→ **To do**
Whenever "Safety" appears in a line of the entries below, that line counts; give the total only.

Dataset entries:
********

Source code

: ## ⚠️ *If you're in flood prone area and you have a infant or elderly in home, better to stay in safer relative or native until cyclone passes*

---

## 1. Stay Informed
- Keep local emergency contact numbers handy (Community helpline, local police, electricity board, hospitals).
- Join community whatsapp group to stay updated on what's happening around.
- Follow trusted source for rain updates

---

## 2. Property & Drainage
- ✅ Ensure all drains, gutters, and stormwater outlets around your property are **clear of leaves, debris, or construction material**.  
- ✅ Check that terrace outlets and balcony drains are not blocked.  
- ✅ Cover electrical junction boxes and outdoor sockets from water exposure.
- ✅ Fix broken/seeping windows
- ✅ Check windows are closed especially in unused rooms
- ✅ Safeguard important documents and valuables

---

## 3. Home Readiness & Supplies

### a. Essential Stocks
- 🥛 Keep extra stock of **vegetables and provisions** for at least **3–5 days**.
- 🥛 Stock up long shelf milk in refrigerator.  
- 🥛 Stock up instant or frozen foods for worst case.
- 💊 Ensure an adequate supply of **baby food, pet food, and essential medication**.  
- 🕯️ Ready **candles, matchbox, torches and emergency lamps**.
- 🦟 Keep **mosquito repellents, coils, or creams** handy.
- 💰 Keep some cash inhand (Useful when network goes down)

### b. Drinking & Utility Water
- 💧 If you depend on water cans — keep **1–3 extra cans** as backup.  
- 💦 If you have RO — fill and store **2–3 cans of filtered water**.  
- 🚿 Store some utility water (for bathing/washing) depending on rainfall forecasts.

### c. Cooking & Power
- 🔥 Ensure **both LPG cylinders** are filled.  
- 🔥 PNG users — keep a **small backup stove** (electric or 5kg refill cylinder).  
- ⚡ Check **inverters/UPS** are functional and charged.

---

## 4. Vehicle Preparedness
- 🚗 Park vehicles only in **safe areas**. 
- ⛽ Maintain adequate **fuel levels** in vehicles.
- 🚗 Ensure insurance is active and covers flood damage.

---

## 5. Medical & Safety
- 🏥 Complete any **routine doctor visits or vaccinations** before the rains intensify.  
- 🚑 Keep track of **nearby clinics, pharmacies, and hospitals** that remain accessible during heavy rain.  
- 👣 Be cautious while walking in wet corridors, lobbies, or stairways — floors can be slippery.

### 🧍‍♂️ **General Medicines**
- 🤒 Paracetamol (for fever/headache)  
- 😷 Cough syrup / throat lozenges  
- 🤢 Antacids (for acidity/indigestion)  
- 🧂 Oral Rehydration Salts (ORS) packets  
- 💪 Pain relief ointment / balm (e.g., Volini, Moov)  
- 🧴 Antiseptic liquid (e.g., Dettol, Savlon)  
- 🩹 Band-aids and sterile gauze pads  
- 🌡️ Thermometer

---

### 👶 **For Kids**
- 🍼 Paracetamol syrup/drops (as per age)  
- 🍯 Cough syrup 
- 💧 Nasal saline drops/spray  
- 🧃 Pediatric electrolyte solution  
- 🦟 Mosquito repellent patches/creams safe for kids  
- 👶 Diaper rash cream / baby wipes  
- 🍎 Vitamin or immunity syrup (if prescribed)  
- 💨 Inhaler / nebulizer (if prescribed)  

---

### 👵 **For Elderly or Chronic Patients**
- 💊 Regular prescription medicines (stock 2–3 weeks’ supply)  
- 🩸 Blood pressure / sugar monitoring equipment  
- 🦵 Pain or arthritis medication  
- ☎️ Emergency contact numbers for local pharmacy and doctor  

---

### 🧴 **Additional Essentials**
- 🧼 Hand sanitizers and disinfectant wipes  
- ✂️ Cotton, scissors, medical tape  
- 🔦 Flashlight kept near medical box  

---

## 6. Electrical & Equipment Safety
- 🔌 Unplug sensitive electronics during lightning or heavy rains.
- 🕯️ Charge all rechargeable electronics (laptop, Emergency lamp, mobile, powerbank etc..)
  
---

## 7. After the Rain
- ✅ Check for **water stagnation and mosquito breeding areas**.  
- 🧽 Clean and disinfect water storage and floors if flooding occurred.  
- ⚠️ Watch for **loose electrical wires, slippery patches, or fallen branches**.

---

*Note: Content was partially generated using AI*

********

→ **Task solution**
2